THE PROBLEM: Pick each line that has "BrokerTopicMetrics" out of the records.
(DATA FOR THIS TASK begins)
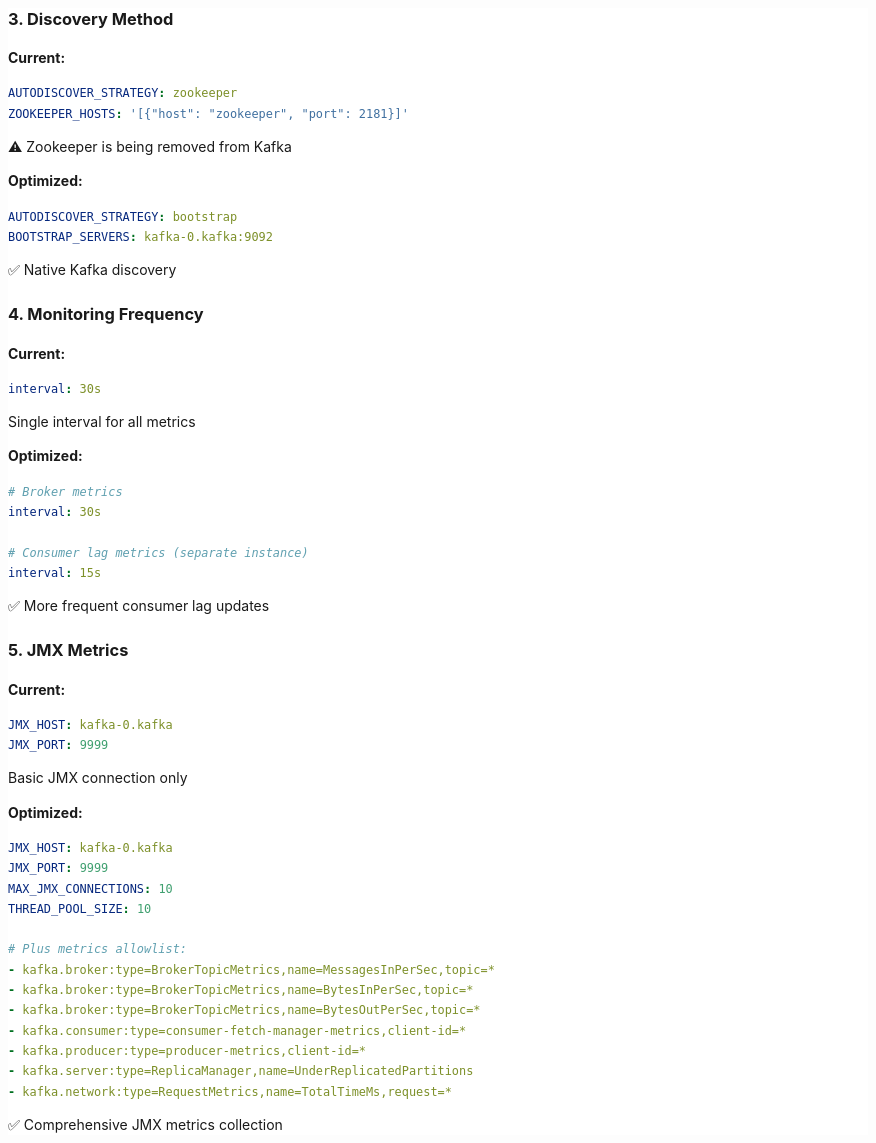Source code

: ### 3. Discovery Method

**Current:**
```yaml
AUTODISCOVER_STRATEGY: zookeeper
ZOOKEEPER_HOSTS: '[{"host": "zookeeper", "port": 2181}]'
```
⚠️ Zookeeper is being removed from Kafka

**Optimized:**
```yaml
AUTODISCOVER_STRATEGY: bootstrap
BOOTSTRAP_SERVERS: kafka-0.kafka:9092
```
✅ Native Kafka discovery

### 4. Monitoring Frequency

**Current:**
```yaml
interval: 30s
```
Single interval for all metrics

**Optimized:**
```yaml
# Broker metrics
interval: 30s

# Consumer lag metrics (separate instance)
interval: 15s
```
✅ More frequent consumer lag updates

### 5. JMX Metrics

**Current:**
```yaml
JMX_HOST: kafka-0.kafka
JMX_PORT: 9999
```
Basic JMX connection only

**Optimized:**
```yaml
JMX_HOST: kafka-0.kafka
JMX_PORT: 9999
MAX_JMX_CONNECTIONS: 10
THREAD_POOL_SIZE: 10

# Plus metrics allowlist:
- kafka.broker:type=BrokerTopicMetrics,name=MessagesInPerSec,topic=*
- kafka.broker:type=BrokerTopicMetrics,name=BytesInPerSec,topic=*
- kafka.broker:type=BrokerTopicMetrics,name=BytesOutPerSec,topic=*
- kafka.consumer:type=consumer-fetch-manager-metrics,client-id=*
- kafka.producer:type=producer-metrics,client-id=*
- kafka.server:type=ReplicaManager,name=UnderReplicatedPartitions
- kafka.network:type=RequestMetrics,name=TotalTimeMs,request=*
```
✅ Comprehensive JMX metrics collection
(DATA FOR THIS TASK ends)
REPLY TO THE TASK:
- kafka.broker:type=BrokerTopicMetrics,name=MessagesInPerSec,topic=*
- kafka.broker:type=BrokerTopicMetrics,name=BytesInPerSec,topic=*
- kafka.broker:type=BrokerTopicMetrics,name=BytesOutPerSec,topic=*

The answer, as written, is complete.